Ming-hsi Chu has a raft of good news! First, Ming-hsi was awarded Buffett Institute's Global Impacts Graduate Fellowship for 2023-2024. Second, he attended the Max Planck Institute's Chinese Legal Tradition Workshop in summer 2023. Finally, Ming-hsi presented a paper, "From Tax Farming to Fiscal Miracles: The CCP's Legal Strategies for Tax Collection in China, 1931-1952," at the 17th Annual Conference of the European China Law Studies Association (ECLS) in September 2023.
Aisha Valiulla won the Outstanding Graduate Student Teacher Award for all of Weinberg College for 2022-2023.
Mian Chen presented “Farewell to Revolution: Radical Leftist Cultures and the Colonial Government’s Responses in Hong Kong (1949-1952)” at the American Historical Association Annual Meeting in Philadelphia, January 2023. Mian also won a research grant from the Library of Congress, The Asian Division Florence Tan Moeson Research Fellowship.
Anqi Pan won a dissertation fellowship from the Sexualities Project at Northwestern.

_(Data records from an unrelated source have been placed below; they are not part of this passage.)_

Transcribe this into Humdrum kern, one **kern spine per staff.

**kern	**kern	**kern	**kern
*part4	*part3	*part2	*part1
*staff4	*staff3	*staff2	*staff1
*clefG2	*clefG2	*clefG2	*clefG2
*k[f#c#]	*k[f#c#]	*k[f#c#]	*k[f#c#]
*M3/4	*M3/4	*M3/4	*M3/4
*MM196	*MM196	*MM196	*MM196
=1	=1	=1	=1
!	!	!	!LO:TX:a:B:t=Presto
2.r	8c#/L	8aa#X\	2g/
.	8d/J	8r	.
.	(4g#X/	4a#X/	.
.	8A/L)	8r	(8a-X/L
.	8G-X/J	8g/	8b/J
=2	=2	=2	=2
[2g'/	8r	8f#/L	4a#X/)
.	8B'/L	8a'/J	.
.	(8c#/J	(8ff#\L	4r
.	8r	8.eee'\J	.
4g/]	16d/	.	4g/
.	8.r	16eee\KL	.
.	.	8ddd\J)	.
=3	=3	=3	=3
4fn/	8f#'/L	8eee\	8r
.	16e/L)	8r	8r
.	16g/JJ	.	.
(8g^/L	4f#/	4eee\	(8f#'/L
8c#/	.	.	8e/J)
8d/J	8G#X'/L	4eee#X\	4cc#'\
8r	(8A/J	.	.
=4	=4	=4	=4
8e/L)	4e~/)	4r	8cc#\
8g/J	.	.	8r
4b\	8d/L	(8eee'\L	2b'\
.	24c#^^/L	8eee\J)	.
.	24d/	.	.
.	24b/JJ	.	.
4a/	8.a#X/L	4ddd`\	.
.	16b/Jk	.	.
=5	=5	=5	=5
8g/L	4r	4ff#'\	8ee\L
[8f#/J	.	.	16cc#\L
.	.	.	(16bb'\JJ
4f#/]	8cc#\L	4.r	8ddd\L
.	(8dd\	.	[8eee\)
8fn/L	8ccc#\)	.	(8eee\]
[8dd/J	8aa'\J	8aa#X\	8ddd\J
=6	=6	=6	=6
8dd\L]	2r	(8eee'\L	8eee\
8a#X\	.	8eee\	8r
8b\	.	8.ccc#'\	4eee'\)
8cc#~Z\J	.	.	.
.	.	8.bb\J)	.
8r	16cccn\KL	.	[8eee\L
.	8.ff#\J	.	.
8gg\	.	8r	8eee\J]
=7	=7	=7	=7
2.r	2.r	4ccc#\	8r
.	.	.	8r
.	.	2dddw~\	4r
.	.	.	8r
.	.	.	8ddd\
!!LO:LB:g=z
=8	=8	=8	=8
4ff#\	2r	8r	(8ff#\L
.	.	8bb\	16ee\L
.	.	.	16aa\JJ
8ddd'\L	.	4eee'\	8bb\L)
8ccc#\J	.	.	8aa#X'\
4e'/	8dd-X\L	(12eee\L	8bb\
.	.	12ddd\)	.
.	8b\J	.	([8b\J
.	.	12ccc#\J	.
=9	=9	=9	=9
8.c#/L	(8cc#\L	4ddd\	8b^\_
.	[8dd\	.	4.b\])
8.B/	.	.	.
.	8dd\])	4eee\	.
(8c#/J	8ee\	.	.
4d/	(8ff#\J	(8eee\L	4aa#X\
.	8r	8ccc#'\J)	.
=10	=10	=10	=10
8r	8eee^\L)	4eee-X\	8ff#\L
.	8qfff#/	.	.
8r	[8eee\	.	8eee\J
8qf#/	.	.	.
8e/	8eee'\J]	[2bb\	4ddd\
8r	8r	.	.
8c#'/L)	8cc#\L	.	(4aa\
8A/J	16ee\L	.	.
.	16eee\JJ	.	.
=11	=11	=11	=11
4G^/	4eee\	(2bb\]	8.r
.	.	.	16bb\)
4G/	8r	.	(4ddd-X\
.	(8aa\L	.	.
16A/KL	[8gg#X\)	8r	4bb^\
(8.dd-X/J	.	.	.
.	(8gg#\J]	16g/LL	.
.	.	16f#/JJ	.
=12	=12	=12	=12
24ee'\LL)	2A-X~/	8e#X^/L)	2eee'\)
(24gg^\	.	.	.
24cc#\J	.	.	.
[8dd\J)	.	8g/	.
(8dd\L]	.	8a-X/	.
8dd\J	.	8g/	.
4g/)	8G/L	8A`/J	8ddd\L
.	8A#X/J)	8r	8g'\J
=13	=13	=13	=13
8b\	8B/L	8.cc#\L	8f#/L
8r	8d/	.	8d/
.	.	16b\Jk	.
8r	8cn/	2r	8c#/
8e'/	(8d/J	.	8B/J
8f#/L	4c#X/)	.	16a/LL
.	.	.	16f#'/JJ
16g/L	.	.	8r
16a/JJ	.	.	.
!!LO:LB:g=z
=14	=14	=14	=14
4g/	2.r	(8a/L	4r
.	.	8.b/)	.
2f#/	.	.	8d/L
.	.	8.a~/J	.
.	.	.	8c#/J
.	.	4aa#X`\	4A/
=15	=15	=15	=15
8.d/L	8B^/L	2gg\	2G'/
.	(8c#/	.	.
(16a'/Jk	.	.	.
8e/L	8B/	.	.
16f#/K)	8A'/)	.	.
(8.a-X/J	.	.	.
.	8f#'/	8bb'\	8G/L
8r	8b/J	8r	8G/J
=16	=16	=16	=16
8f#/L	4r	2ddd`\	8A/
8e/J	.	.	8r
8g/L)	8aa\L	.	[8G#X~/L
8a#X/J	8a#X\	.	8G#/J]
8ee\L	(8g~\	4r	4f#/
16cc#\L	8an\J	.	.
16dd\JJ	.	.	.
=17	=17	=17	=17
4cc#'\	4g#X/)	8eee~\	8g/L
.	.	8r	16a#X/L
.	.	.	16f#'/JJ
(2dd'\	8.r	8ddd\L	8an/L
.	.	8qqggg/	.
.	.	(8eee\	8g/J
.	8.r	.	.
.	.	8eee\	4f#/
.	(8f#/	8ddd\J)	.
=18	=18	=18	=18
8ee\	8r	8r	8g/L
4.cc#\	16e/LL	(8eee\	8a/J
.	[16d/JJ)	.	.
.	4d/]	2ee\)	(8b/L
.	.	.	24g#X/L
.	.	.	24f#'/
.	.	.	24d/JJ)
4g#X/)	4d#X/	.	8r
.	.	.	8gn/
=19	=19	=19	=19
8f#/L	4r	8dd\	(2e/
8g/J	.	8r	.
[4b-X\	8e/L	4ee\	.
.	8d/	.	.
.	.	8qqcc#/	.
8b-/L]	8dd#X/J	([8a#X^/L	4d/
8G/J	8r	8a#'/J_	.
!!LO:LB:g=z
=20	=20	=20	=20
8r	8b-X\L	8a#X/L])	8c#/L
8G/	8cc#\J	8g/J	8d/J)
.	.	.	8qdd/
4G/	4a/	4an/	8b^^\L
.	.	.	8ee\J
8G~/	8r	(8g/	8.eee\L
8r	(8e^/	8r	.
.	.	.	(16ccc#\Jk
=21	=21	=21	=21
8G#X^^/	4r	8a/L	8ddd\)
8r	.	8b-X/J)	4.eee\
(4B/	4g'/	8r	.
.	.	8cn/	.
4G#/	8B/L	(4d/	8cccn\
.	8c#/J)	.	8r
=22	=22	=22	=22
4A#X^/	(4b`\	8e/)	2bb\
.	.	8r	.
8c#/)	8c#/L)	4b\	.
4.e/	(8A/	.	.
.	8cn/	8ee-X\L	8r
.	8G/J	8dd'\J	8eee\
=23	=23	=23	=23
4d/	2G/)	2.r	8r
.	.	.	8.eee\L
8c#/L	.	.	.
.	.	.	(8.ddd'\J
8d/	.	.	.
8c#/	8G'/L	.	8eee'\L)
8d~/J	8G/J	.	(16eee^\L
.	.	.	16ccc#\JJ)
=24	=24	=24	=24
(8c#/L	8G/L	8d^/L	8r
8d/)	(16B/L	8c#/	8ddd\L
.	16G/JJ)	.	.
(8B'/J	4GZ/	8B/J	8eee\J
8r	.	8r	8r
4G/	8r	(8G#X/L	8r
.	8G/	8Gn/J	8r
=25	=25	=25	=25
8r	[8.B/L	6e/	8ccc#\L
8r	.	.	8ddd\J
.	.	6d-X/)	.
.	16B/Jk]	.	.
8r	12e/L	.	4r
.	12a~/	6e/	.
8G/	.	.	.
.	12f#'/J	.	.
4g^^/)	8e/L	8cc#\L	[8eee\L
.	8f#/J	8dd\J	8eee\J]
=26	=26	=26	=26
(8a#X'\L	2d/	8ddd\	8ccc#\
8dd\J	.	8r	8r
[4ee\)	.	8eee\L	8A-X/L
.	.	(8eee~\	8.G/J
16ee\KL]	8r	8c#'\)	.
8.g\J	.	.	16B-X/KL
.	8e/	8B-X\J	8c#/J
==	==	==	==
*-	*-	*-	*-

Charlotte Rosen won the Graduate Student Paper Prize from the Law and Society Association for her paper, "Harris v. Philadelphia and the Dilemma of Mass Imprisonment in Law and Order Philadelphia, 1986-2000.”
Maria Katsulos won funding from the Sexualities Project at Northwestern (SPAN) for archival research in the UK. She also presented a paper, "Queer Masculinities and Gender Performance in Jacobean Portraiture,” at the North American Conference on British Studies in Baltimore in November.
Bogdan Pavlish published an essay, "Wandering Thoughts on Wandering Histories,” in Ab Imperio, vol. 2023 no. 1, 2023, p. 99-106. Project MUSE, doi:10.1353/imp.2023.0008.
Semiu Adegbenle won a TGS Graduate Research Grant, the Program of African Studies Travel Grants and Panofsky Award, as well as the Institut Français de Recherche en Afrique (IFRA-Nigeria) Project Fund to help fund his predoctoral research in Togo.